──────── Data records ────────
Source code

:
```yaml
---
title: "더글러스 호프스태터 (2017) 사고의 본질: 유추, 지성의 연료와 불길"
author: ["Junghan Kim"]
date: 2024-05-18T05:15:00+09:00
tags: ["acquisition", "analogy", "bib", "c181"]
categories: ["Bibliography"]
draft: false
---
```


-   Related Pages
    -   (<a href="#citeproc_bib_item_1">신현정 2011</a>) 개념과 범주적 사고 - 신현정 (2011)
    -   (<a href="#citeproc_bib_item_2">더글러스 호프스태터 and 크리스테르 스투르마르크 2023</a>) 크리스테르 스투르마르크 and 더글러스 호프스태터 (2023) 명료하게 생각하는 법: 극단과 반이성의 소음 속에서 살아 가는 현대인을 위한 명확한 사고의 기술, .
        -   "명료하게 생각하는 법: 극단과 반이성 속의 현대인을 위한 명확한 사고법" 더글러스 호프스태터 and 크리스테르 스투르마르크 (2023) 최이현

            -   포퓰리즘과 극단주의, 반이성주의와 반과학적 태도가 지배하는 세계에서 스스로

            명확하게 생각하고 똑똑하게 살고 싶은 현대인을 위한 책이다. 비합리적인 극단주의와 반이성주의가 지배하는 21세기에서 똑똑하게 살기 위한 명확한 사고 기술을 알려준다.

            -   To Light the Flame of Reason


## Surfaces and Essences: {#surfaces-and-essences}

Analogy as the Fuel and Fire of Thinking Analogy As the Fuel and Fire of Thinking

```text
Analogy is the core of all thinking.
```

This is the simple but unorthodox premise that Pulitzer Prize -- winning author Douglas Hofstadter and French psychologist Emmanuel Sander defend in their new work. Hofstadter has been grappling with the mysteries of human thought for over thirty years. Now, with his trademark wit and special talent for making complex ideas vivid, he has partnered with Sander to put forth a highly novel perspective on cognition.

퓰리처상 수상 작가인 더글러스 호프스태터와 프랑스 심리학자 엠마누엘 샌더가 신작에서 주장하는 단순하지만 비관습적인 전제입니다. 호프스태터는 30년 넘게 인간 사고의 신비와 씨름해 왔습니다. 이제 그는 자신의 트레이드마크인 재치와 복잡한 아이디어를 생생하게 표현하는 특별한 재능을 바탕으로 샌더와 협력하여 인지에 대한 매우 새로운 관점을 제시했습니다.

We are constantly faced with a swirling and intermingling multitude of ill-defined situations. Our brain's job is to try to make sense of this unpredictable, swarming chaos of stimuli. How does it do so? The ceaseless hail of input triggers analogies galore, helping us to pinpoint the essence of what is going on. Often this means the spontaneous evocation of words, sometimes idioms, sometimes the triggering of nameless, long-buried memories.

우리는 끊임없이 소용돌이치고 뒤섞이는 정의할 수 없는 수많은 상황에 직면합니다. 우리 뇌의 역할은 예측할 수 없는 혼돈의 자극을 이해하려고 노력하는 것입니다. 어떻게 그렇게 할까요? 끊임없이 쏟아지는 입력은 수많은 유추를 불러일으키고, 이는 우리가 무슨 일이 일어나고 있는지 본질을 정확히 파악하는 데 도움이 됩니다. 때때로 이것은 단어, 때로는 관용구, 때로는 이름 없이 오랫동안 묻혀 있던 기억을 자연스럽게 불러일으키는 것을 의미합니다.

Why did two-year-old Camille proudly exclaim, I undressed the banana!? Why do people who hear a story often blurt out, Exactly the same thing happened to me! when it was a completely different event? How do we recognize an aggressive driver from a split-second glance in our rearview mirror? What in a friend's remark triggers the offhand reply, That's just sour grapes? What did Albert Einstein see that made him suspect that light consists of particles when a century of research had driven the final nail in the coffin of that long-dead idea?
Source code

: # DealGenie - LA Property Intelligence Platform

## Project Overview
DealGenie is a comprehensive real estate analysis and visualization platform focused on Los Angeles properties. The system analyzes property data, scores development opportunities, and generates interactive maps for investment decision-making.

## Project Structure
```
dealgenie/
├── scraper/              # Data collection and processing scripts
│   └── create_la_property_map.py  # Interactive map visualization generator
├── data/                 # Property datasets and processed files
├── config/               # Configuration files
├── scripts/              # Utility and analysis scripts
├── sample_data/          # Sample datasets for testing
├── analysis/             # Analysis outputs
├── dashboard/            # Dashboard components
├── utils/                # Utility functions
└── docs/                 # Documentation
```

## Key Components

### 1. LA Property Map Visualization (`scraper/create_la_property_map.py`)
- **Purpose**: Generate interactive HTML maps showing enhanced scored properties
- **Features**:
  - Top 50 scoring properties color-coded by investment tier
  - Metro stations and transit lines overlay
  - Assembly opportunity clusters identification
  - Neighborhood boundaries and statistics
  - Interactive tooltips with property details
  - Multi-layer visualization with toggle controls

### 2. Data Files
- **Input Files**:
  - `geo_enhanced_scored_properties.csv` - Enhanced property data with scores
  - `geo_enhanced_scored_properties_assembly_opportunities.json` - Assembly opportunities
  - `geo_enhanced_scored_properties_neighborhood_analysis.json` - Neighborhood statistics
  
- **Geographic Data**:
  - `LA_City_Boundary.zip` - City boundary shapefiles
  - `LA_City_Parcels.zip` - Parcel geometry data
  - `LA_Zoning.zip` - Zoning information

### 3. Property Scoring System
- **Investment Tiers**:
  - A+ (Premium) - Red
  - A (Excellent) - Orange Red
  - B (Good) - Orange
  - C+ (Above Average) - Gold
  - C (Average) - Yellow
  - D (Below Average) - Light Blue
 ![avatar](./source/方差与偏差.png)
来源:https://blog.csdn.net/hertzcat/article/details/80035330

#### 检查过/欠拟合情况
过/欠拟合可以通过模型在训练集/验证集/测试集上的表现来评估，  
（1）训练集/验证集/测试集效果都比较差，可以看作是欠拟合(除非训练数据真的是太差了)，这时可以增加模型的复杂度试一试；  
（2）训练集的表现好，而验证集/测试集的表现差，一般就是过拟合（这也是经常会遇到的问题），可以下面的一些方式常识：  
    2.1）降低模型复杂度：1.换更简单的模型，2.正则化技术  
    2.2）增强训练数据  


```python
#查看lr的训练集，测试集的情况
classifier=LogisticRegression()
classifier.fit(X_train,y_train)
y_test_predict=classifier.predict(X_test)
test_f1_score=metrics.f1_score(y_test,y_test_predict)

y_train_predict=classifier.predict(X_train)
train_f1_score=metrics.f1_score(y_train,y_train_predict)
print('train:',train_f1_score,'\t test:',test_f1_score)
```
────────
Problem. Word for word, write out all the lines shown above.

Expected answer.
Source code

:
```yaml
---
title: "더글러스 호프스태터 (2017) 사고의 본질: 유추, 지성의 연료와 불길"
author: ["Junghan Kim"]
date: 2024-05-18T05:15:00+09:00
tags: ["acquisition", "analogy", "bib", "c181"]
categories: ["Bibliography"]
draft: false
---
```


-   Related Pages
    -   (<a href="#citeproc_bib_item_1">신현정 2011</a>) 개념과 범주적 사고 - 신현정 (2011)
    -   (<a href="#citeproc_bib_item_2">더글러스 호프스태터 and 크리스테르 스투르마르크 2023</a>) 크리스테르 스투르마르크 and 더글러스 호프스태터 (2023) 명료하게 생각하는 법: 극단과 반이성의 소음 속에서 살아 가는 현대인을 위한 명확한 사고의 기술, .
        -   "명료하게 생각하는 법: 극단과 반이성 속의 현대인을 위한 명확한 사고법" 더글러스 호프스태터 and 크리스테르 스투르마르크 (2023) 최이현

            -   포퓰리즘과 극단주의, 반이성주의와 반과학적 태도가 지배하는 세계에서 스스로

            명확하게 생각하고 똑똑하게 살고 싶은 현대인을 위한 책이다. 비합리적인 극단주의와 반이성주의가 지배하는 21세기에서 똑똑하게 살기 위한 명확한 사고 기술을 알려준다.

            -   To Light the Flame of Reason


## Surfaces and Essences: {#surfaces-and-essences}

Analogy as the Fuel and Fire of Thinking Analogy As the Fuel and Fire of Thinking

```text
Analogy is the core of all thinking.
```

This is the simple but unorthodox premise that Pulitzer Prize -- winning author Douglas Hofstadter and French psychologist Emmanuel Sander defend in their new work. Hofstadter has been grappling with the mysteries of human thought for over thirty years. Now, with his trademark wit and special talent for making complex ideas vivid, he has partnered with Sander to put forth a highly novel perspective on cognition.

퓰리처상 수상 작가인 더글러스 호프스태터와 프랑스 심리학자 엠마누엘 샌더가 신작에서 주장하는 단순하지만 비관습적인 전제입니다. 호프스태터는 30년 넘게 인간 사고의 신비와 씨름해 왔습니다. 이제 그는 자신의 트레이드마크인 재치와 복잡한 아이디어를 생생하게 표현하는 특별한 재능을 바탕으로 샌더와 협력하여 인지에 대한 매우 새로운 관점을 제시했습니다.

We are constantly faced with a swirling and intermingling multitude of ill-defined situations. Our brain's job is to try to make sense of this unpredictable, swarming chaos of stimuli. How does it do so? The ceaseless hail of input triggers analogies galore, helping us to pinpoint the essence of what is going on. Often this means the spontaneous evocation of words, sometimes idioms, sometimes the triggering of nameless, long-buried memories.

우리는 끊임없이 소용돌이치고 뒤섞이는 정의할 수 없는 수많은 상황에 직면합니다. 우리 뇌의 역할은 예측할 수 없는 혼돈의 자극을 이해하려고 노력하는 것입니다. 어떻게 그렇게 할까요? 끊임없이 쏟아지는 입력은 수많은 유추를 불러일으키고, 이는 우리가 무슨 일이 일어나고 있는지 본질을 정확히 파악하는 데 도움이 됩니다. 때때로 이것은 단어, 때로는 관용구, 때로는 이름 없이 오랫동안 묻혀 있던 기억을 자연스럽게 불러일으키는 것을 의미합니다.

Why did two-year-old Camille proudly exclaim, I undressed the banana!? Why do people who hear a story often blurt out, Exactly the same thing happened to me! when it was a completely different event? How do we recognize an aggressive driver from a split-second glance in our rearview mirror? What in a friend's remark triggers the offhand reply, That's just sour grapes? What did Albert Einstein see that made him suspect that light consists of particles when a century of research had driven the final nail in the coffin of that long-dead idea?
Source code

: # DealGenie - LA Property Intelligence Platform

## Project Overview
DealGenie is a comprehensive real estate analysis and visualization platform focused on Los Angeles properties. The system analyzes property data, scores development opportunities, and generates interactive maps for investment decision-making.

## Project Structure
```
dealgenie/
├── scraper/              # Data collection and processing scripts
│   └── create_la_property_map.py  # Interactive map visualization generator
├── data/                 # Property datasets and processed files
├── config/               # Configuration files
├── scripts/              # Utility and analysis scripts
├── sample_data/          # Sample datasets for testing
├── analysis/             # Analysis outputs
├── dashboard/            # Dashboard components
├── utils/                # Utility functions
└── docs/                 # Documentation
```

## Key Components

### 1. LA Property Map Visualization (`scraper/create_la_property_map.py`)
- **Purpose**: Generate interactive HTML maps showing enhanced scored properties
- **Features**:
  - Top 50 scoring properties color-coded by investment tier
  - Metro stations and transit lines overlay
  - Assembly opportunity clusters identification
  - Neighborhood boundaries and statistics
  - Interactive tooltips with property details
  - Multi-layer visualization with toggle controls

### 2. Data Files
- **Input Files**:
  - `geo_enhanced_scored_properties.csv` - Enhanced property data with scores
  - `geo_enhanced_scored_properties_assembly_opportunities.json` - Assembly opportunities
  - `geo_enhanced_scored_properties_neighborhood_analysis.json` - Neighborhood statistics
  
- **Geographic Data**:
  - `LA_City_Boundary.zip` - City boundary shapefiles
  - `LA_City_Parcels.zip` - Parcel geometry data
  - `LA_Zoning.zip` - Zoning information

### 3. Property Scoring System
- **Investment Tiers**:
  - A+ (Premium) - Red
  - A (Excellent) - Orange Red
  - B (Good) - Orange
  - C+ (Above Average) - Gold
  - C (Average) - Yellow
  - D (Below Average) - Light Blue
 ![avatar](./source/方差与偏差.png)
来源:https://blog.csdn.net/hertzcat/article/details/80035330

#### 检查过/欠拟合情况
过/欠拟合可以通过模型在训练集/验证集/测试集上的表现来评估，  
（1）训练集/验证集/测试集效果都比较差，可以看作是欠拟合(除非训练数据真的是太差了)，这时可以增加模型的复杂度试一试；  
（2）训练集的表现好，而验证集/测试集的表现差，一般就是过拟合（这也是经常会遇到的问题），可以下面的一些方式常识：  
    2.1）降低模型复杂度：1.换更简单的模型，2.正则化技术  
    2.2）增强训练数据  


```python
#查看lr的训练集，测试集的情况
classifier=LogisticRegression()
classifier.fit(X_train,y_train)
y_test_predict=classifier.predict(X_test)
test_f1_score=metrics.f1_score(y_test,y_test_predict)

y_train_predict=classifier.predict(X_train)
train_f1_score=metrics.f1_score(y_train,y_train_predict)
print('train:',train_f1_score,'\t test:',test_f1_score)
```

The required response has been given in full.